Continental is unhedged on crude oil (except for NYMEX roll swaps). It does have the majority of its 2H 2022 natural gas production hedged, as well as around 43% of its 2023 natural gas production and 31% of its 2024 natural gas production hedged (based on 2H 2022 production levels at least).

Continental’s 2H 2022 hedges have around negative $325 million in value at current strip, while its 2023 to 2025 hedges have around negative $441 million in value at current strip.

Continental's Hedges

Continental’s Hedges (Continental Resources – Q2 2022 – 10Q)

2H 2022 Outlook

The strip for the second half of 2022 has come down considerably, to around $84 for WTI oil (including actuals to date) and $7.50 for Henry Hub gas. At those prices, Continental is projected to generate $4.92 billion in oil and gas revenue for the second half of 2022 before hedges.
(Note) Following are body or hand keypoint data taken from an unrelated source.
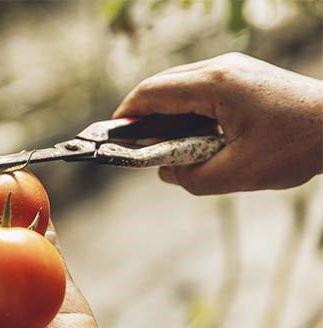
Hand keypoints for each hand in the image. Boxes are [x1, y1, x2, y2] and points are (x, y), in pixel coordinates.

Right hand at [113, 52, 322, 194]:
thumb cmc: (297, 145)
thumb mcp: (238, 173)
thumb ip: (192, 177)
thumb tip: (165, 172)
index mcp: (215, 85)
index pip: (153, 93)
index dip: (127, 114)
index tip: (113, 135)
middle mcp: (220, 67)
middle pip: (162, 85)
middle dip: (143, 114)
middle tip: (137, 145)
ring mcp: (232, 68)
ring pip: (179, 85)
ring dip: (166, 113)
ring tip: (166, 144)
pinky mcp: (241, 76)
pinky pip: (199, 88)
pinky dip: (186, 110)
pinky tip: (193, 134)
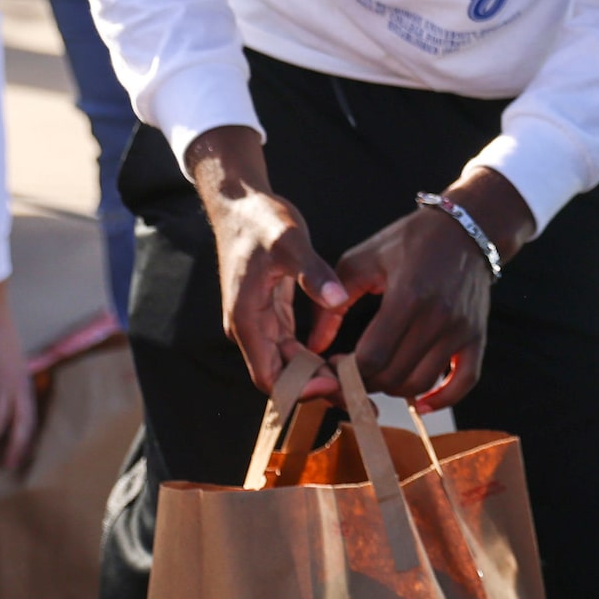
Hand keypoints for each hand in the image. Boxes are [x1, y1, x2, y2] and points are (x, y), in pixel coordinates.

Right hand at [0, 282, 35, 469]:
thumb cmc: (1, 345)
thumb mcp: (15, 369)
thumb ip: (12, 388)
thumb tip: (2, 408)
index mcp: (25, 387)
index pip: (31, 419)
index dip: (27, 441)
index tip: (21, 459)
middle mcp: (18, 386)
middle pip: (22, 423)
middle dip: (15, 447)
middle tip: (5, 467)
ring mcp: (1, 381)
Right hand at [186, 127, 350, 398]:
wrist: (241, 203)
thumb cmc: (260, 220)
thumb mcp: (288, 241)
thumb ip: (312, 271)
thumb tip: (337, 299)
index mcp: (247, 319)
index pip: (270, 375)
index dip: (301, 388)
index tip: (336, 386)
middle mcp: (250, 327)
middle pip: (281, 376)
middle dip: (316, 388)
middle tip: (358, 395)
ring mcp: (261, 322)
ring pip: (288, 364)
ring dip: (317, 377)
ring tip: (356, 385)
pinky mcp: (272, 313)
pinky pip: (292, 347)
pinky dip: (314, 358)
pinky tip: (342, 363)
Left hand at [329, 166, 533, 410]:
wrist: (465, 230)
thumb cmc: (407, 242)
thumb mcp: (360, 261)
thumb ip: (331, 304)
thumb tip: (313, 347)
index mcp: (408, 295)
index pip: (372, 357)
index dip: (346, 369)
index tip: (334, 362)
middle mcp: (439, 317)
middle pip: (394, 376)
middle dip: (364, 381)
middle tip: (351, 371)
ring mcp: (461, 330)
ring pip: (421, 384)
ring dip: (393, 389)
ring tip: (378, 375)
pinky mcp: (476, 336)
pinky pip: (464, 382)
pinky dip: (442, 399)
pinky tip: (420, 404)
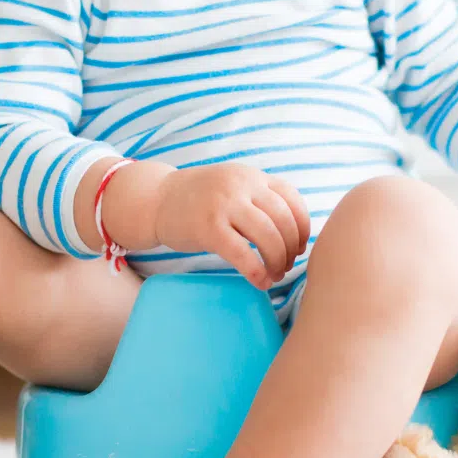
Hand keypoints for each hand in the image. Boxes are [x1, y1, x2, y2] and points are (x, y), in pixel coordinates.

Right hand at [152, 164, 311, 289]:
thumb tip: (296, 233)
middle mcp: (241, 186)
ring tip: (274, 274)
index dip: (303, 228)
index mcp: (252, 176)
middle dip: (291, 249)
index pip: (292, 200)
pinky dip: (257, 272)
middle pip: (284, 221)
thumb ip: (260, 199)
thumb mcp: (233, 187)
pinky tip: (259, 281)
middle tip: (286, 266)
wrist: (155, 199)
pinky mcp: (208, 228)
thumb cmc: (199, 200)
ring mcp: (224, 205)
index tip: (300, 247)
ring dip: (277, 262)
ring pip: (268, 237)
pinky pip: (242, 254)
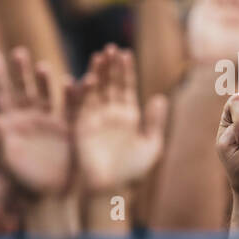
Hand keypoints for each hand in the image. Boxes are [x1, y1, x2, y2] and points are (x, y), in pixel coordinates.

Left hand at [0, 47, 71, 196]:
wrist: (48, 196)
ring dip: (44, 81)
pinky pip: (69, 110)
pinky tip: (73, 84)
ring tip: (42, 68)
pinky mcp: (67, 129)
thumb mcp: (8, 163)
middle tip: (19, 52)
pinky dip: (72, 97)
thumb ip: (1, 142)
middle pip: (25, 89)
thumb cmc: (23, 182)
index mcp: (13, 123)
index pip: (3, 95)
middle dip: (21, 71)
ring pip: (46, 95)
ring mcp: (50, 121)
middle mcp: (31, 117)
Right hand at [71, 44, 167, 193]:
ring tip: (98, 56)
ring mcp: (94, 119)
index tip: (125, 53)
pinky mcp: (81, 128)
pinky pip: (79, 107)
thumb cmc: (132, 171)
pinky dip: (80, 94)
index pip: (125, 86)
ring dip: (95, 74)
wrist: (112, 190)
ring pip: (94, 91)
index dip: (125, 70)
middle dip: (109, 66)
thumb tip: (159, 98)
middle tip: (110, 48)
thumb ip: (155, 122)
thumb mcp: (151, 146)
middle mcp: (109, 113)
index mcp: (127, 114)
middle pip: (109, 83)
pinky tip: (83, 80)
It expects increased production in the second half, with oil production around 213,500 barrels per day.

As noted above, Continental’s 2H 2022 natural gas hedges have around negative $325 million in estimated value.

Units Price Per Unit Revenue ($ Million)
Oil (Barrels) 39,284,000 $81.50 $3,202
Natural Gas [MCF] 212,888,000 $8.00 $1,703
Net Service Operations $15
Hedge Value -$325
Total $4,595

Continental has around $1.48 billion left for its capital expenditure budget for 2022, which leads to a projection that it could generate $1.945 billion in positive cash flow in the second half of 2022 before dividends (around $203 million at $0.28 per share per quarter).

$ Million
Operating Costs $310
Production Tax $380
Cash SG&A $95
Cash Interest $135
Cash Taxes $250
Capital Expenditures $1,480
Dividend $203
Total Expenditures $2,853

Continental is now projected to end 2022 with $4.034 billion in net debt, assuming there are no further share repurchases or acquisitions.

Notes On Valuation

In a scenario where oil and gas prices follow the current strip until the end of 2022 and then revert to long-term prices of $70 WTI oil and $4.00 Henry Hub natural gas, I’d estimate Continental’s value at approximately $74 to $75 per share. I’ve bumped up my outlook on long-term gas prices to $4, so that helps Continental’s value, although the decline in near-term cash flow (with lower oil prices) offsets that benefit.

If oil and gas prices follow current 2023 strip as well (around $74 WTI oil and $5.55 Henry Hub gas), then Continental’s value would increase to approximately $76 to $77 per share in a long-term (after 2023) $70 WTI oil and $4 gas scenario.

Conclusion

Continental Resources is unhedged on its oil production, so it is fully affected by swings in near-term oil prices. Thus, while my outlook on long-term oil prices is unchanged (at $70 WTI oil), Continental’s lowered near-term cash flow projections trims its value a bit.

I still believe that Continental is worth more than Harold Hamm’s $70 per share offer, although the gap has closed due to weaker oil prices. At long-term $70 WTI oil and $4 Henry Hub gas, I estimate Continental’s value as being in the mid-$70s per share.